- [Aim of the exercise]:
Copy every line of each entry below without any change, leaving out the images.

- [Provided records]:

▶

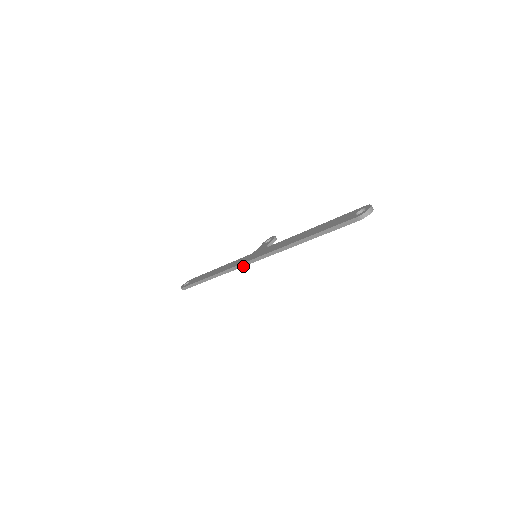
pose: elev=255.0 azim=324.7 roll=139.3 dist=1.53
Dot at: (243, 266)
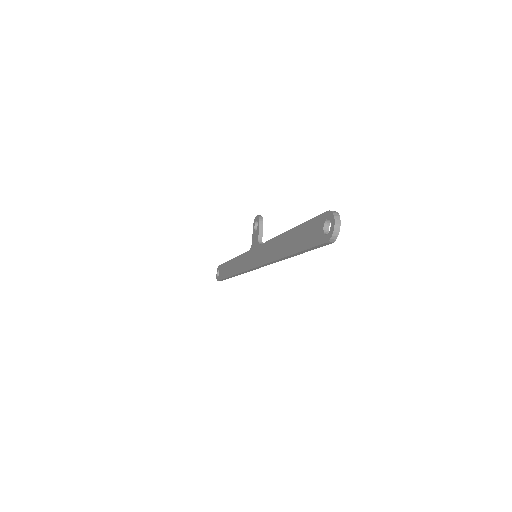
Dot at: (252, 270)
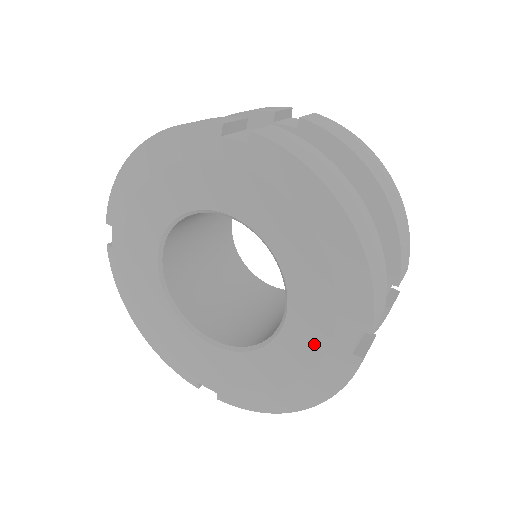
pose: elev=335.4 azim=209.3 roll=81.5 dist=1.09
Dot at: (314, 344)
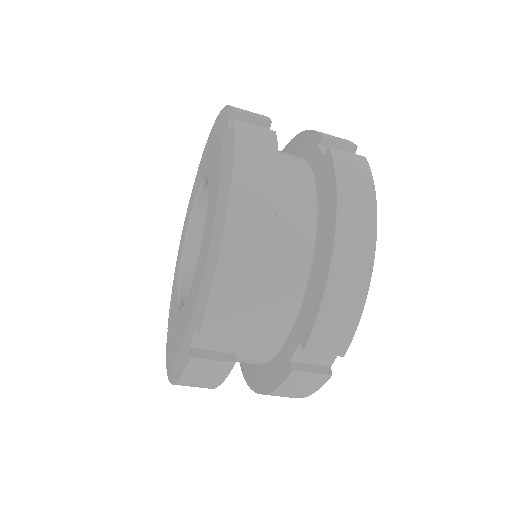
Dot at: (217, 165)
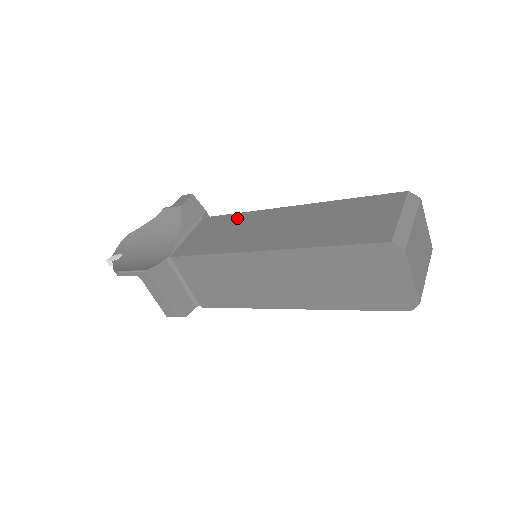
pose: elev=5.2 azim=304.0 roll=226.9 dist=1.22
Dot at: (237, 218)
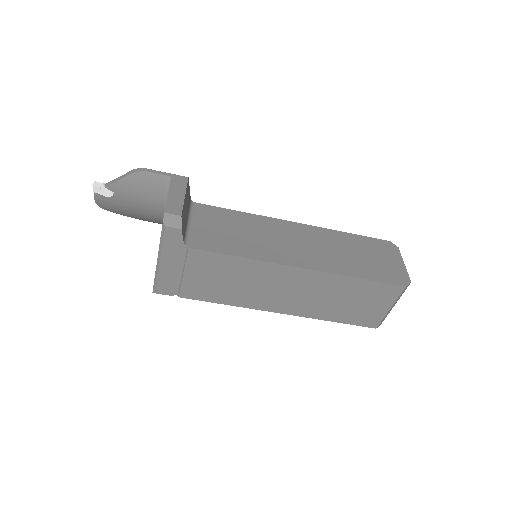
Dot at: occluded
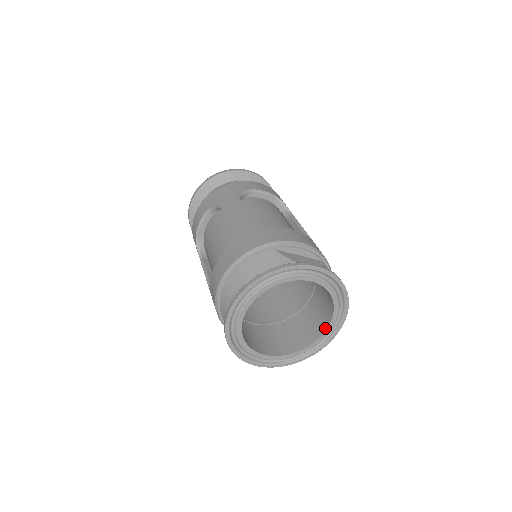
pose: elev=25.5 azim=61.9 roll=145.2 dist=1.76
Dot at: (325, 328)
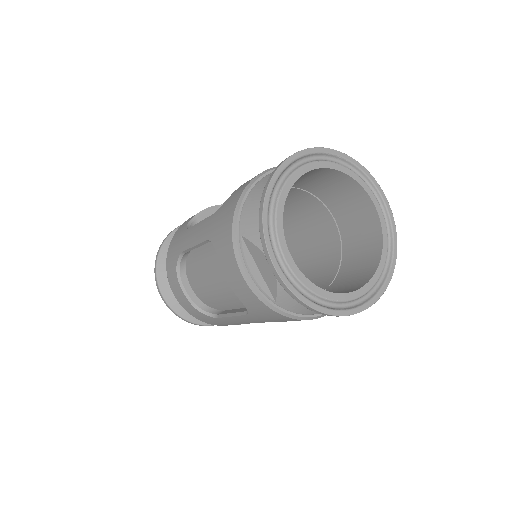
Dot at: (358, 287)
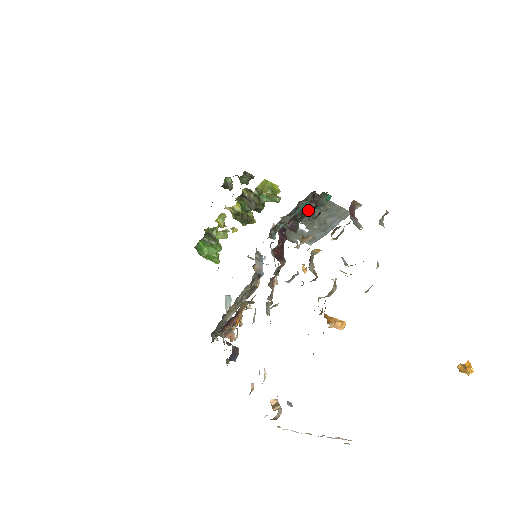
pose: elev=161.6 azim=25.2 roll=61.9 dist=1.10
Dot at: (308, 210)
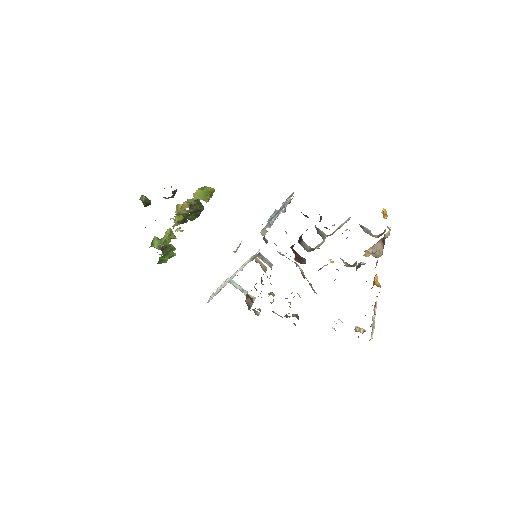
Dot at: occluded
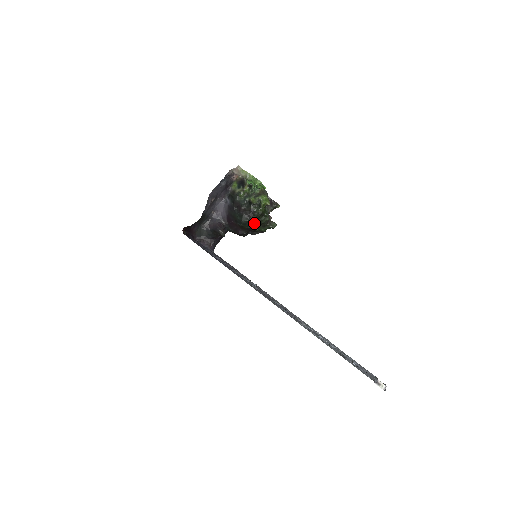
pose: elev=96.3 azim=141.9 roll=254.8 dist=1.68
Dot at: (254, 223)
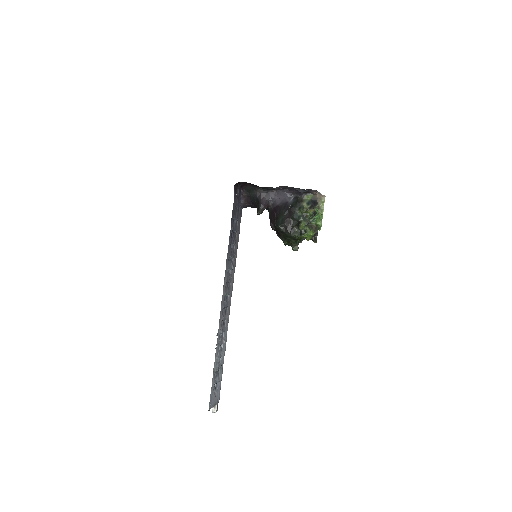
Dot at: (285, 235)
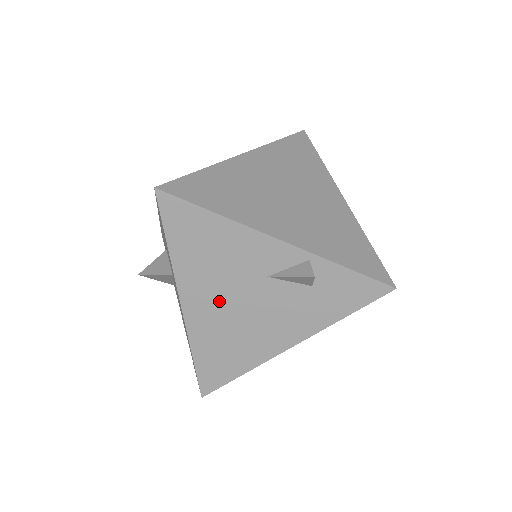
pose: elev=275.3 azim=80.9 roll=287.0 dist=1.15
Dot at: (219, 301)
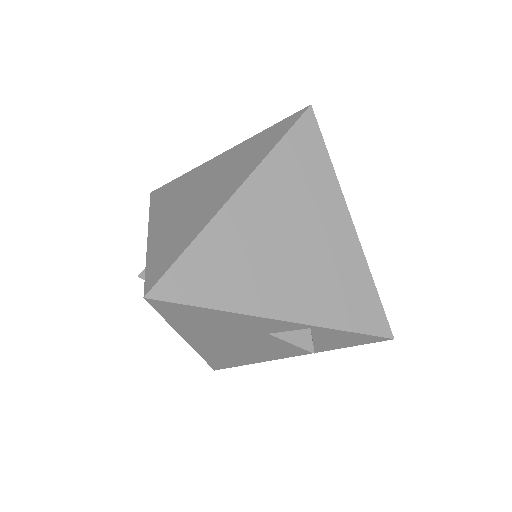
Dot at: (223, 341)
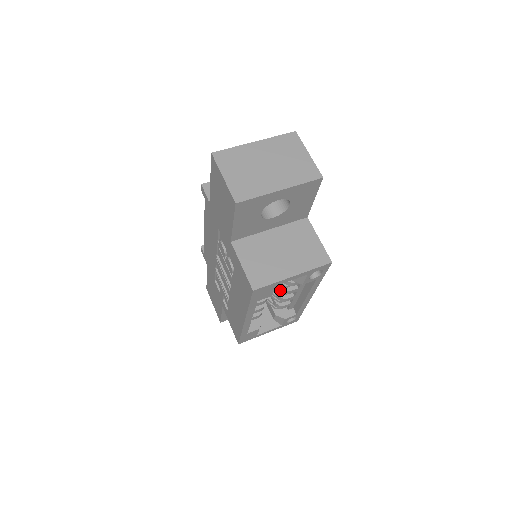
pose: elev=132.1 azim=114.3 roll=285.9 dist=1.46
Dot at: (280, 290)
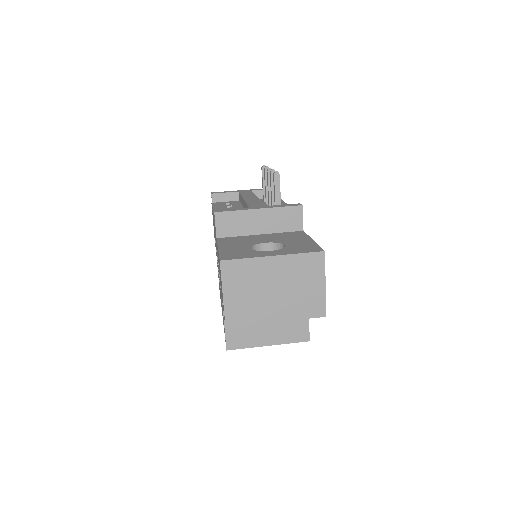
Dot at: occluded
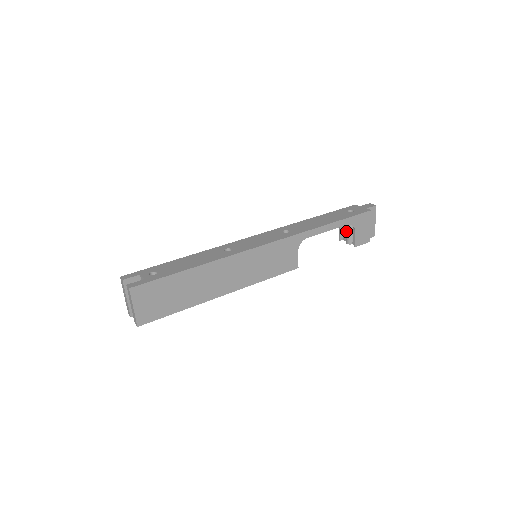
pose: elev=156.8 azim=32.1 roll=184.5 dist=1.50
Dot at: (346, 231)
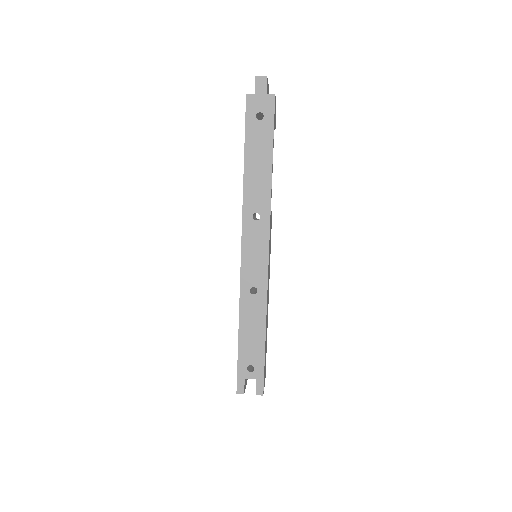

◀

- [Solution to the problem]:
pose: elev=255.0 azim=324.7 roll=139.3 dist=1.53
Dot at: (243, 266)
Dot at: (252, 270)
pose: elev=335.4 azim=209.3 roll=81.5 dist=1.09
Dot at: (314, 344)
Dot at: (217, 165)
pose: elev=5.2 azim=304.0 roll=226.9 dist=1.22
Dot at: (237, 218)
Dot at: occluded
pose: elev=25.5 azim=61.9 roll=145.2 dist=1.76
Dot at: (325, 328)
Dot at: (358, 287)
pose: elev=161.6 azim=25.2 roll=61.9 dist=1.10
Dot at: (308, 210)
Dot at: occluded
pose: elev=96.3 azim=141.9 roll=254.8 dist=1.68
Dot at: (254, 223)
Dot at: (285, 235)
pose: elev=275.3 azim=80.9 roll=287.0 dist=1.15
Dot at: (219, 301)
Dot at: (223, 341)
pose: elev=132.1 azim=114.3 roll=285.9 dist=1.46
Dot at: (280, 290)
Dot at: occluded
pose: elev=156.8 azim=32.1 roll=184.5 dist=1.50
Dot at: (346, 231)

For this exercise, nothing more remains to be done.